Focus on Bioterrorism
Dr. Carmona has extensive expertise in public health preparedness and emergencies, including hands-on experience as the coordinator of Arizona's efforts in bioterrorism prevention and response, a reason President Bush chose him for the post. He also played a key role in creating the state's first Disaster Medical Assistance Team and headed its executive committee.
“The Surgeon General administers the 5600-member Public Health Service Commission Corps, health care professionals who are on call for emergency duty,” said President Bush in announcing his selection. “Members of this force were deployed in New York and Washington, D.C., after the terrorist attacks of September 11 and during the anthrax attacks that followed.”
This new focus on the nation's safety must now go hand in hand with the Surgeon General's traditional focus on the nation's health.
“I have asked Dr. Carmona to lead an important initiative focusing on prevention and lifelong healthy living as a key component to medical care,” Mr. Bush said. He added that Dr. Carmona also would be speaking out about alcohol and drug abuse and the toll they take on society.
Cancer prevention has an important place on Dr. Carmona's agenda. In collaboration with his colleagues, NIH Director Elias Zerhouni, MD, and NCI Director Andrew C. von Eschenbach, MD, Dr. Carmona's office is seeking ways to increase public understanding and acceptance of what we already know about preventing cancer.
“Today, the cutting edge of science is about keeping people healthy,” he observed.

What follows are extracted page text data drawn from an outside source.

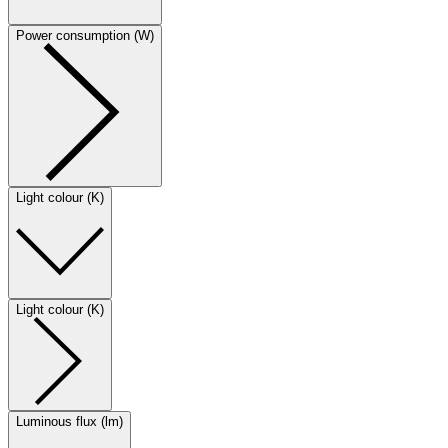
Power consumption (W)
Light colour (K)
Light colour (K)
Luminous flux (lm)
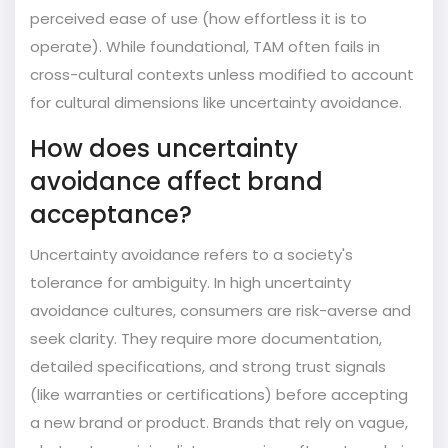
perceived ease of use (how effortless it is to
operate). While foundational, TAM often fails in
cross-cultural contexts unless modified to account
for cultural dimensions like uncertainty avoidance.
How does uncertainty
avoidance affect brand
acceptance?
Uncertainty avoidance refers to a society's
tolerance for ambiguity. In high uncertainty
avoidance cultures, consumers are risk-averse and
seek clarity. They require more documentation,
detailed specifications, and strong trust signals
(like warranties or certifications) before accepting
a new brand or product. Brands that rely on vague,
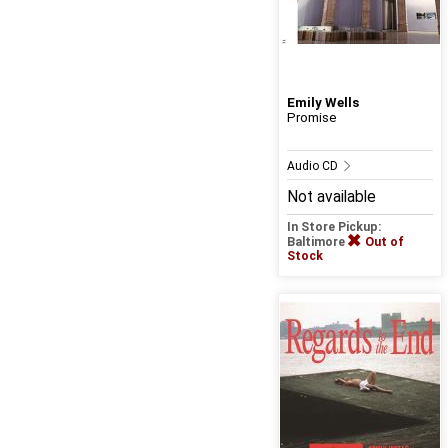
Emily Wells
Promise
Audio CD
Not available
In Store Pickup:
Baltimore
Out of
Stock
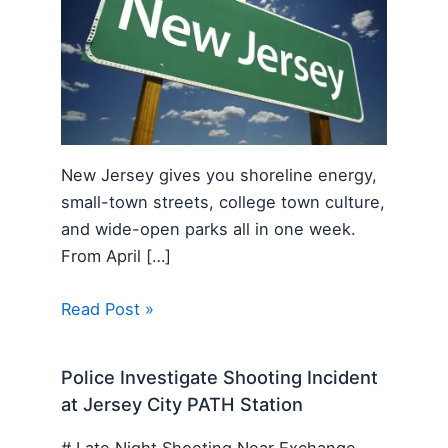
New Jersey gives you shoreline energy,
small-town streets, college town culture,
and wide-open parks all in one week.
From April […]
Read Post »
Police Investigate Shooting Incident
at Jersey City PATH Station
# Late Night Shooting Near Exchange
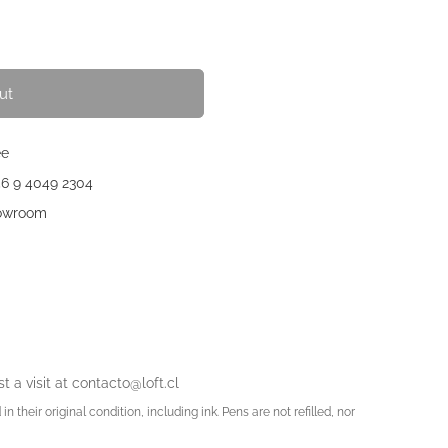
ut
ee
56 9 4049 2304
howroom
t a visit at
contacto@loft.cl
in their original condition, including ink. Pens are not refilled, nor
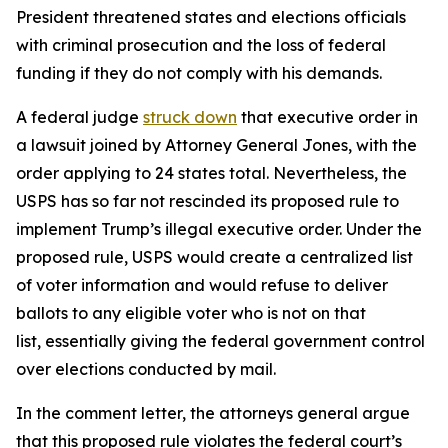
President threatened states and elections officials
with criminal prosecution and the loss of federal
funding if they do not comply with his demands.
A federal judge
struck down
that executive order in
a lawsuit joined by Attorney General Jones, with the
order applying to 24 states total. Nevertheless, the
USPS has so far not rescinded its proposed rule to
implement Trump’s illegal executive order. Under the
proposed rule, USPS would create a centralized list
of voter information and would refuse to deliver
ballots to any eligible voter who is not on that
list, essentially giving the federal government control
over elections conducted by mail.
In the comment letter, the attorneys general argue
that this proposed rule violates the federal court’s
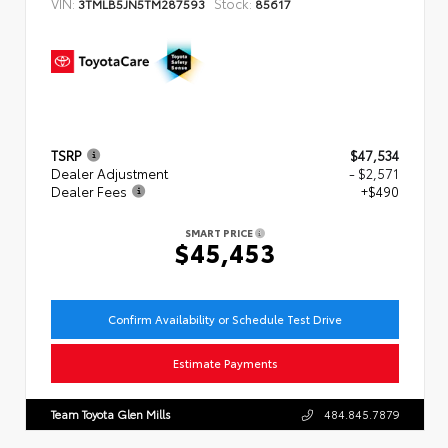
VIN:
Stock:
3TMLB5JN5TM287593
85617
TSRP
$47,534
Dealer Adjustment
- $2,571
Dealer Fees
+$490
SMART PRICE
$45,453
Confirm Availability or Schedule Test Drive
Estimate Payments
Team Toyota Glen Mills
484.845.7879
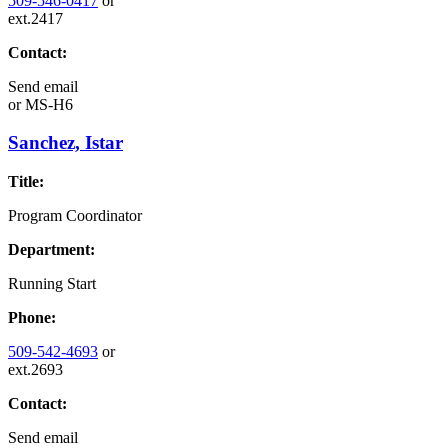
509-546-0417
or
ext.2417
Contact:
Send email
or
MS-H6
Sanchez, Istar
Title:
Program Coordinator
Department:
Running Start
Phone:
509-542-4693
or
ext.2693
Contact:
Send email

What concerns him, as well as Drs. Zerhouni and von Eschenbach, is that the information about the many things people can do to protect themselves against cancer isn't being utilized. The message may be clear, but it doesn't seem to be loud enough.
“We want to synthesize information from cutting-edge clinical science and bench science to create a culturally competent message that will encourage people to change their behaviors,“ Dr. Carmona explained.
The three leaders also are consulting with Francis Collins, MD, PhD, the head of the Human Genome Project, in hopes of utilizing some of the information the project has uncovered.
“We want to look at genomics in terms of predictability so that we can help people who are healthy today remain so,” Dr. Carmona said. “Our new agenda is outside of the traditional agenda.”
It is, however, very much in keeping with the times we live in. “I'm thrilled to have been given this unbelievable opportunity,” he said. “I will do all I can to make the most of it, to serve the people of this country, and leave a lasting legacy.”